### Textauszug
____________
In einer Ende 1896 entstandenen Neujahrsglückwunschkarte schloss Klimt unmittelbar an Lewinskys Allegorie des Theaters an (Kat. Nr. 281). Dennoch ist ein sehr wesentlicher Unterschied zwischen den beiden Darstellungen festzustellen. Während das Gesicht in Ausdruck und plastischer Wiedergabe mit dem Vorbild übereinstimmt, hat Klimt das Kleid in der Art einer hellen Silhouette ganz in der Fläche mit kurvilinearem Umriss in Deckweiß auf eine dünne Furnier gemalt, die eine Landschaft mit Brücke, Wasser mit Fischerbooten in der Art eines japanischen Holzschnittes gerade noch durchscheinen lässt. Von dieser weiblichen Figur führt ein direkter Weg zur Allegorie der »Tragödie« von 1897 (Kat. Nr. 340).
Pauline Flöges Bildnisstudie, die sich durch besonders subtile Zeichenweise sowohl in der Behandlung des Gesichts als auch des Kleides auszeichnet, fand in einem zweiten, in den Ausmaßen sehr ähnlichen Gemälde desselben Jahres, in »Liebe« (Novotny-Dobai Nr. 68), Anwendung, das wiederum als Vorlage für das von Martin Gerlach herausgegebene Abbildungswerk »Allegorien Neue Folge« gedient hat.
Als Anregung für die Darstellung der weiblichen Hauptfigur mag Klimt eine Farbstiftzeichnung Fernand Khnopffs [5] »Avec Grégoire Le Roy. Mon coeur pleure d'autrefois« (1889) gedient haben, die er in der Dezember-Nummer des Art Magazin 1890 (Bd. 1891) kennenlernen konnte. Er stellte das bei Khnopff im Profil nach links wiedergegebene Mädchen mit nach hinten gesenktem Haupt seitenverkehrt dar. Auch die Andeutung einer traumartigen Atmosphäre könnte von Khnopff herrühren. Die erhaltenen Studien für diese Gestalt, ebenso jene für ihren männlichen Gegenpart Kat. Nr. 265/66, sind naturalistischer in ihrer Auffassung und weniger gefühlsbetont. Dies gilt nicht für die Köpfe am oberen Rand; besonders der Kinderkopf in der Mitte (Kat. Nr. 261) wird von starkem seelischen Ausdruck bestimmt. In keinem anderen Blatt hat Klimt die Psyche des Kindes so gut erfasst wie in diesem, das sich auch in der Zeichenweise durch eine Vielfalt von Strukturen auszeichnet. Die senkrecht gezogenen Schraffen verschiedener Intensität im Hintergrund verbinden es sowohl mit den übrigen Studien für »Liebe« als auch mit den im 1. Jahrfünft der neunziger Jahre entstandenen Blättern Kat. Nr.246–258. Äußerst locker sind dagegen die vom Licht überstrahlten Haare gezeichnet, während die mit schwarzer und weißer Kreide sparsam das Kleid andeutenden Striche in die Zukunft weisen. Die unter der Zeichnung freibleibende Fläche ist wichtiger Bestandteil der Komposition und nimmt gleichzeitig auf die Wirkung im Gemälde Bezug. Dies gilt auch für die übrigen Studien (Kat. Nr. 260 oder Kat. Nr. 262), wenn auch in eingeschränkterem Maß. Bei den Kat. Nrn. 262, 268/69, 274 handelt es sich um einige der wenigen Darstellungen in Klimts Oeuvre, die ein Lächeln wiedergeben.
____________
### Bereitgestellte Daten
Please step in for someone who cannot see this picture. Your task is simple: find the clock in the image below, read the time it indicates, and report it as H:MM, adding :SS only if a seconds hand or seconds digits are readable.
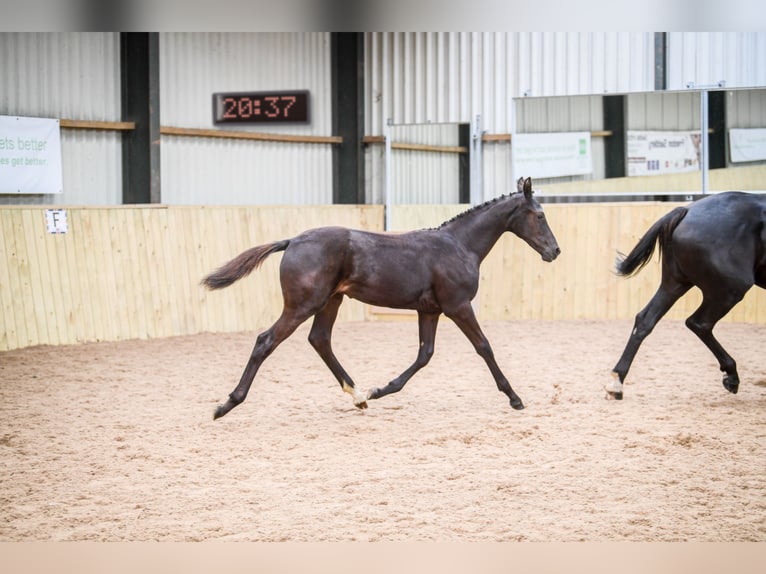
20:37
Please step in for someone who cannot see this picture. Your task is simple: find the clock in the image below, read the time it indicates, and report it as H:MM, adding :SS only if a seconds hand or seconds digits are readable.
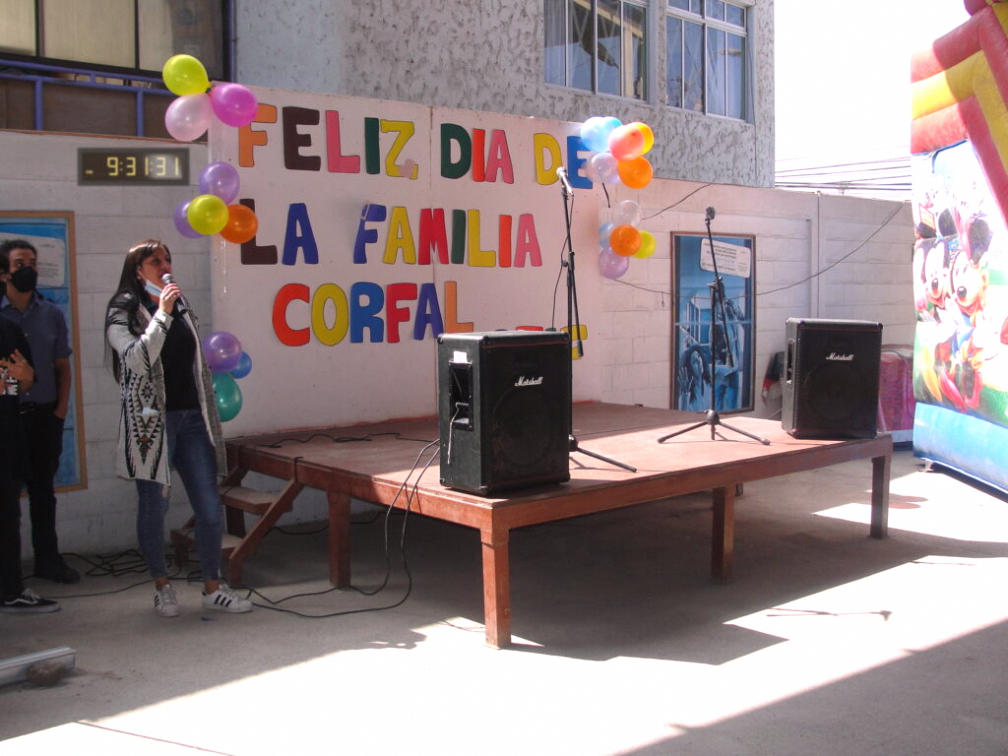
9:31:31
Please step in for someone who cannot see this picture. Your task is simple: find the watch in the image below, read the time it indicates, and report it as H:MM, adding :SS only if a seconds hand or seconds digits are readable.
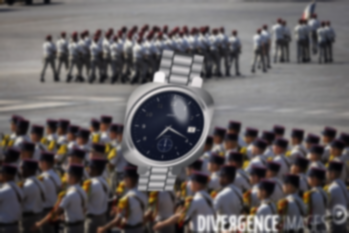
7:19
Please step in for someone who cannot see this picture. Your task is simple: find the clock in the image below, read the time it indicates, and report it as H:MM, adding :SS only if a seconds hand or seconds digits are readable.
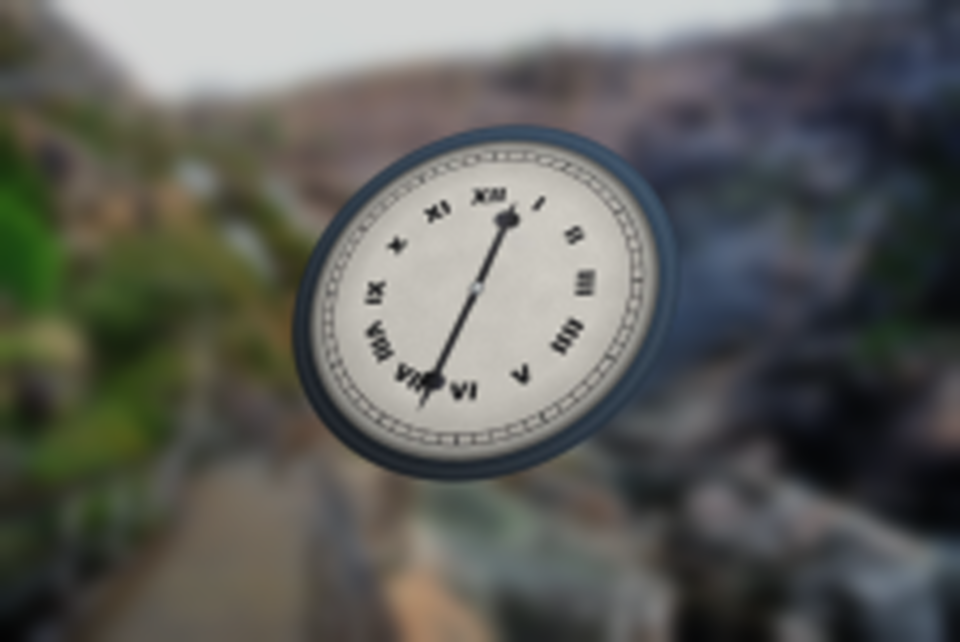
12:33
____________
### Aufgaben
1. In welcher Ausgabe welcher Zeitschrift konnte Klimt laut dem Textauszug über Klimt die Farbstiftzeichnung Fernand Khnopffs kennenlernen?
2. Greife den Textauszug über Klimts Studien nach seinem letzten Satz wieder auf und schreibe ihn weiter.

### Übungsergebnisse
1. In der Dezember-Nummer des Art Magazin 1890 (Bd. 1891).

2.
Das schmale Hochformat, das sowohl das Bildnis Lewinsky als auch die Darstellung »Liebe« kennzeichnet, findet sich auch in der Studie eines alten Mannes, der ähnlich den gemalten Bildnissen dieses Zeitraumes (Novotny-Dobai Nr. 70–73) einzelne Partien des Gesichts durch grelles Licht hervortreten lässt. An dieser Kreidezeichnung auffällig ist das Anbringen lockerer, mit der Tuschfeder gezogener Striche (Kat. Nr. 259). Ob die auf dem Blatt befindliche Signatur in Blockform bereits zur Zeit der Entstehung des Blattes angebracht wurde oder erst nachdem das Blatt in Fremdbesitz überging, ist schwer zu klären, da Klimt zu diesem Zeitpunkt noch sehr uneinheitlich seine Unterschrift unter seine Werke setzte. Dies beweisen auch die als Reinzeichnungen ausgeführten Vorlagen für »Allegorien Neue Folge«, etwa für »JVNIVS« (Kat. Nr. 272), eine lavierte mit Weiß und Gold gehöhte Kreidezeichnung, bei der Vor- und Nachname in Stufen voneinander abgesetzt und das Datum 1896 mit römischen Ziffern darunter geschrieben wurde. In diesem Blatt sind eine Reihe neuer Tendenzen, aber auch noch manches von den Gemälden des Kunsthistorischen Museums Ableitbares, wie die beiden Randfiguren, festzustellen. Nicht mehr wie dort sind Bogen und Säulen der Architektur des Historismus für die Komposition ausschlaggebend, sondern eine Felderteilung mit rechteckigen und quadratischen Elementen bestimmt die Komposition; Ausdrucksformen, die Klimt bereits bei Alma Tadema kennengelernt hatte, und die durch die Architektur Otto Wagners, der seit 1894 eine Professur an der Akademie der bildenden Künste innehatte, ihre Bestätigung fanden. Eine unmittelbare Vorzeichnung für dieses Blatt (Kat. Nr. 271), das durch die Verwendung einer barock geschwungenen Kartusche, die von auf ionischen Kapitellen stehenden Randfiguren gehalten wird und durch eine ins Bild ragende Rose spielerischer wirkt als die Ausführung, deutet an, dass die Entwicklung in Richtung auf eine stärkere Betonung der Fläche und größere Strenge der Komposition hinzielt. Das Bild im Bild, eine in Buchillustrationen der Zeit oft gebrauchte Darstellungsweise, wird durch die schmale Randleiste als Blatt Papier charakterisiert und zeigt gegenüber dem Entwurf eine stärkere Stilisierung. Der Goldschmuck im Haar verbindet es mit der Allegorie der »Skulptur« von 1889 (Kat. Nr. 235).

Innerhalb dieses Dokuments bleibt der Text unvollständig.